Es fiel ihm schwer, Vertrauen zu mir zu fassen. Er gibt bereitwillig zu, dass er überhaupt Schwierigkeiten hat, anderen Menschen zu vertrauen. Dies ist wohl die zwangsläufige Folge der Umstände, unter denen er aufgewachsen ist. Die Wärter im Lager hatten ihn angehalten, seine Eltern und Freunde zu bespitzeln, und so musste er annehmen, dass jeder, mit dem er zusammenkam, wiederum ihn verraten würde.

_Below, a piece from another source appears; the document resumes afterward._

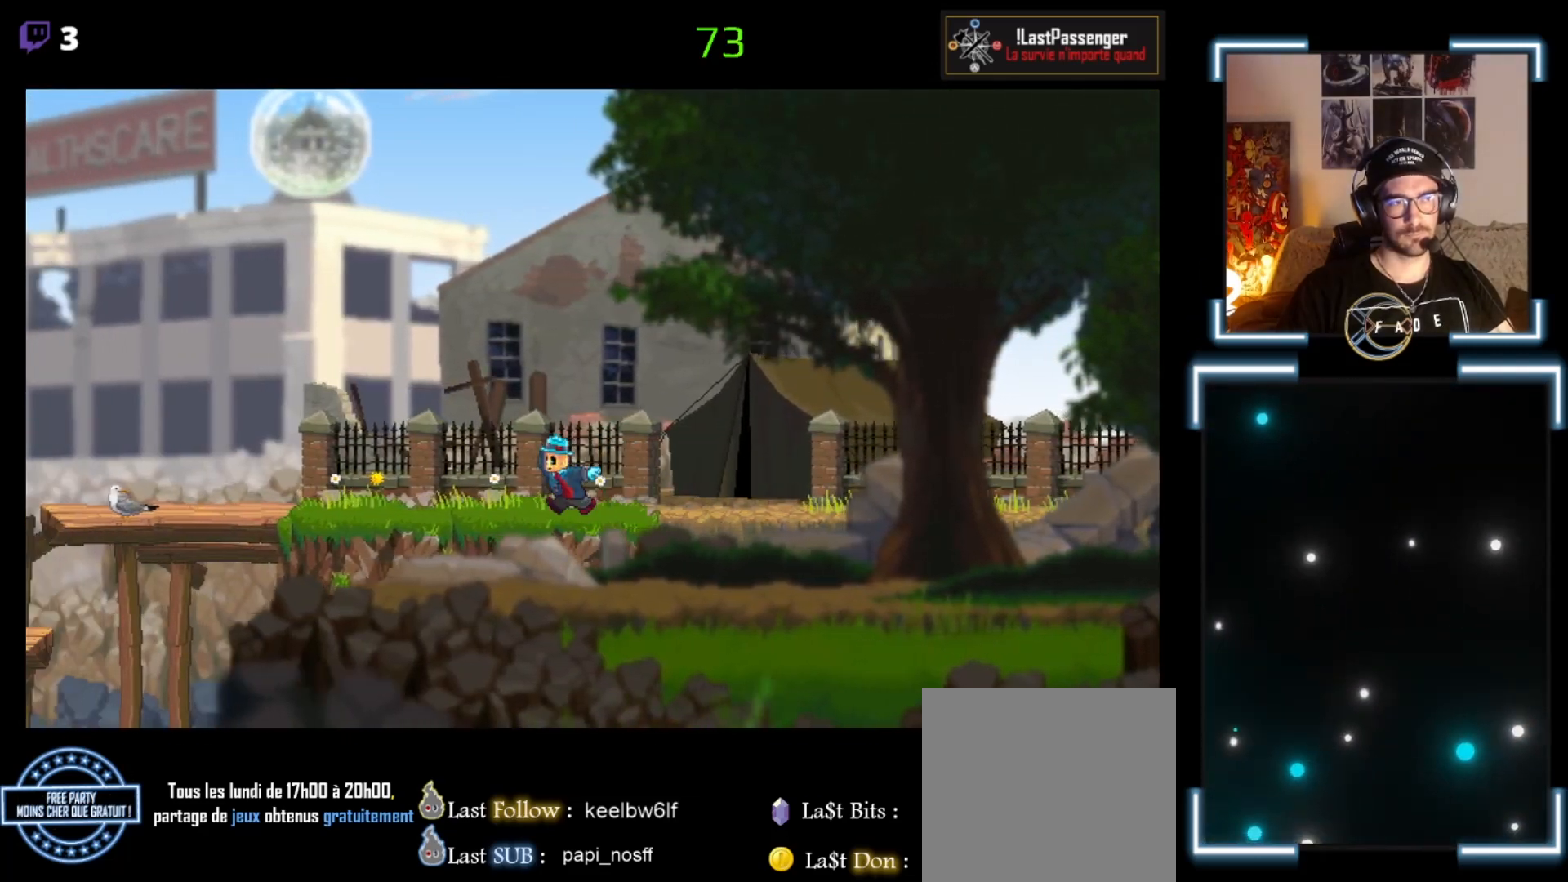
{"buttons": ["X"], "left_stick": "left", "events": []}
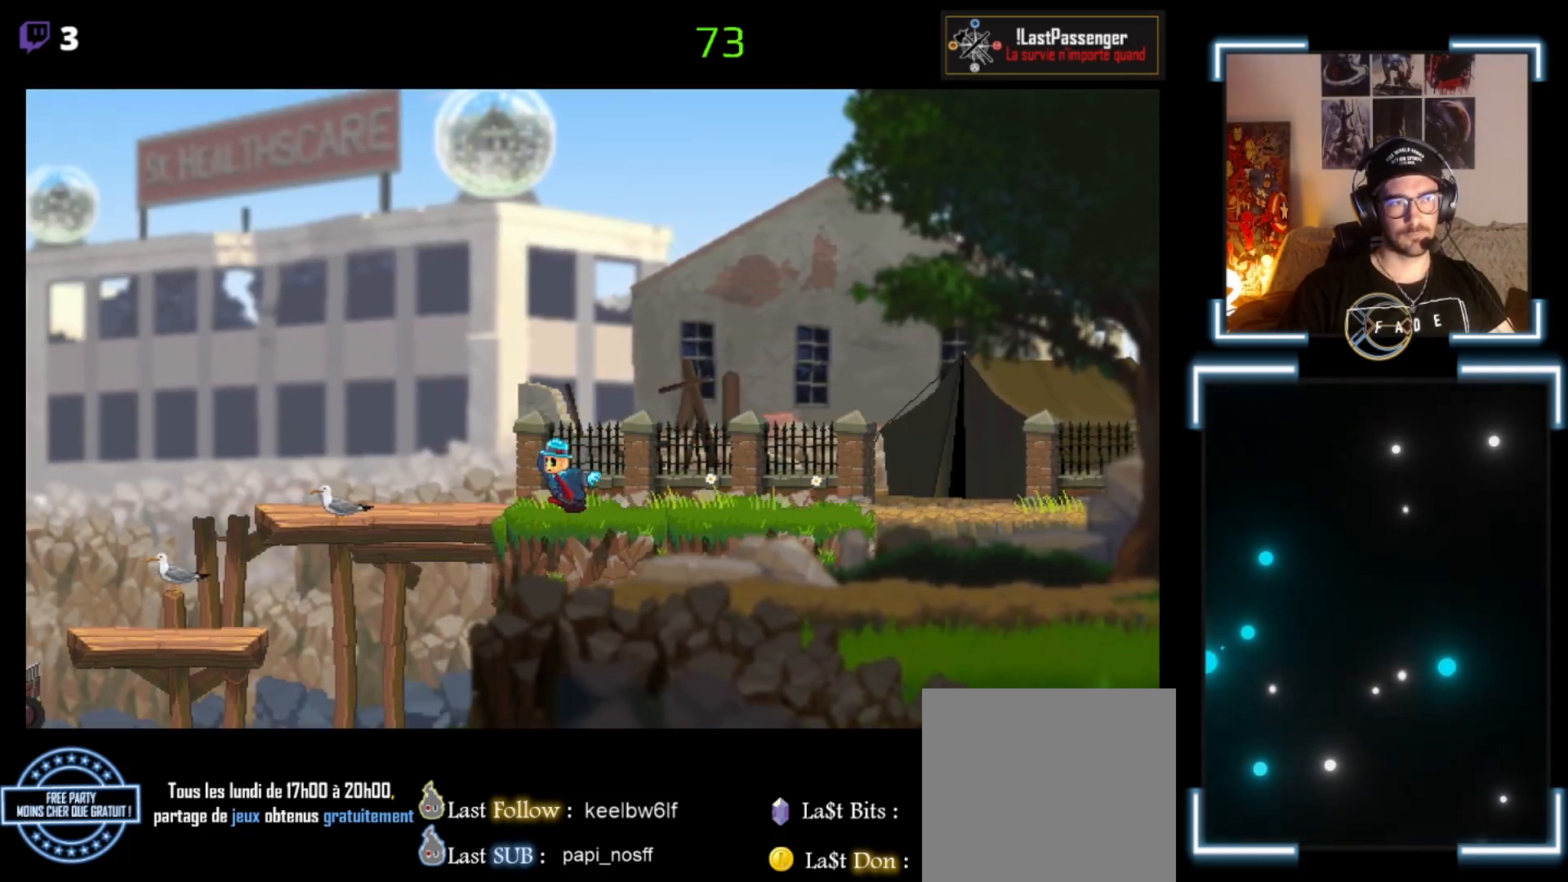
{"buttons": ["X"], "left_stick": "left", "events": [[433, "A", "down"], [500, "A", "up"]]}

Beim Schreiben dieses Buchs hatte ich gelegentlich selbst Probleme, ihm zu vertrauen. Während unseres ersten Interviews schenkte er mir über seine Rolle bei der Hinrichtung seiner Mutter keinen reinen Wein ein, und ähnlich verhielt er sich bei über einem Dutzend weiterer Gespräche. Als er seine Geschichte dann änderte, fragte ich mich, was er sich vielleicht sonst noch ausgedacht hatte.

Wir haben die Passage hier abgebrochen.